KnowMore: An Automated Knowledge Discovery Tool for the FAIR SPARC Datasets

Quey, R., Schiefer, M. A., Kiran, A., Patel, B.

KnowMore is an automated knowledge discovery tool for SPARC datasets. It was developed during the 2021 NIH SPARC FAIR Data Codeathon. The tool uses data science methods and Machine Learning algorithms to generate visualizations.

2
1
2
Abstract

This manuscript provides the methods and outcomes of KnowMore, the Grand Prize winning automated knowledge discovery tool developed by our team during the 2021 NIH SPARC FAIR Data Codeathon. The NIH SPARC program generates rich datasets from neuromodulation researches, curated according to the Findable, Accessible, Interoperable, and Reusable (FAIR) SPARC data standards. These datasets are publicly available through the SPARC Data Portal at sparc.science. Currently, the process of simultaneously comparing and analyzing multiple SPARC datasets is tedious because it requires investigating each dataset of interest individually and downloading all of them to conduct cross-analyses.

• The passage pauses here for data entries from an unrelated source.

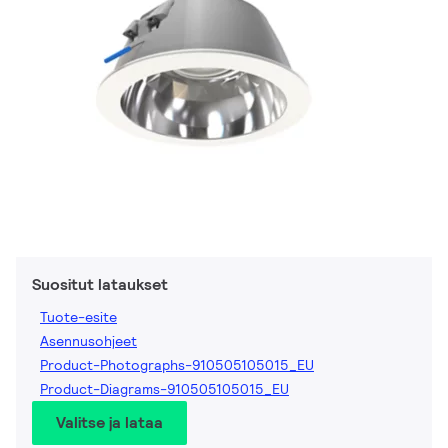
Suositut lataukset
Tuote-esite
Asennusohjeet
Product-Photographs-910505105015_EU
Product-Diagrams-910505105015_EU
Valitse ja lataa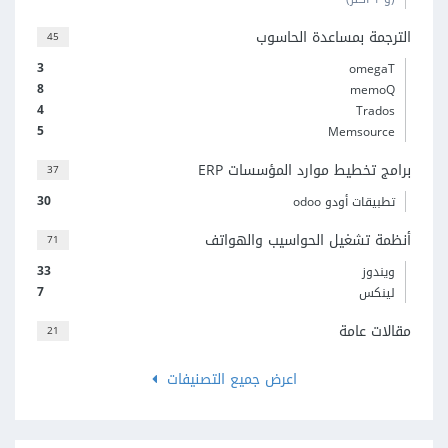
الترجمة بمساعدة الحاسوب
45
3
omegaT
8
memoQ
4
Trados
5
Memsource
برامج تخطيط موارد المؤسسات ERP
37
30
تطبيقات أودو odoo
أنظمة تشغيل الحواسيب والهواتف
71
33
ويندوز
7
لينكس
مقالات عامة
21
اعرض جميع التصنيفات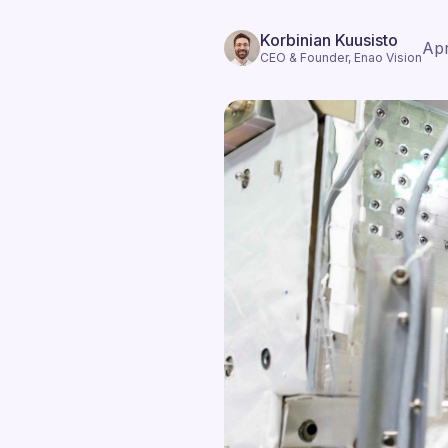
Korbinian Kuusisto
Apr
CEO & Founder, Enao Vision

It is crucial to enhance this process to enable rapid discoveries across SPARC datasets. To fill this need, we created KnowMore, a tool integrated into the SPARC Portal that only requires the user to select their datasets of interest to launch an automated discovery process. KnowMore uses several SPARC resources (Pennsieve, o2S2PARC, SciCrunch, protocols.io, Biolucida), data science methods, and Machine Learning algorithms in the back end to generate various visualizations in the front end intended to help the user identify potential similarities, differences, and relations across the datasets. These visualizations can lead to a new discovery, new hypothesis, or simply guide the user to the next logical step in their discovery process. The outcome of this project is a SPARC portal-ready code architecture that helps researchers to use SPARC datasets more efficiently and fully leverages their FAIR characteristics. The tool has been built and documented such that more data analysis methods and visualization items could be easily added. The potential for automated discoveries from SPARC datasets is huge given the unique SPARC data ecosystem promoting FAIR data practices, and KnowMore has only demonstrated a small highlight of what could be achieved to speed up discoveries from SPARC datasets.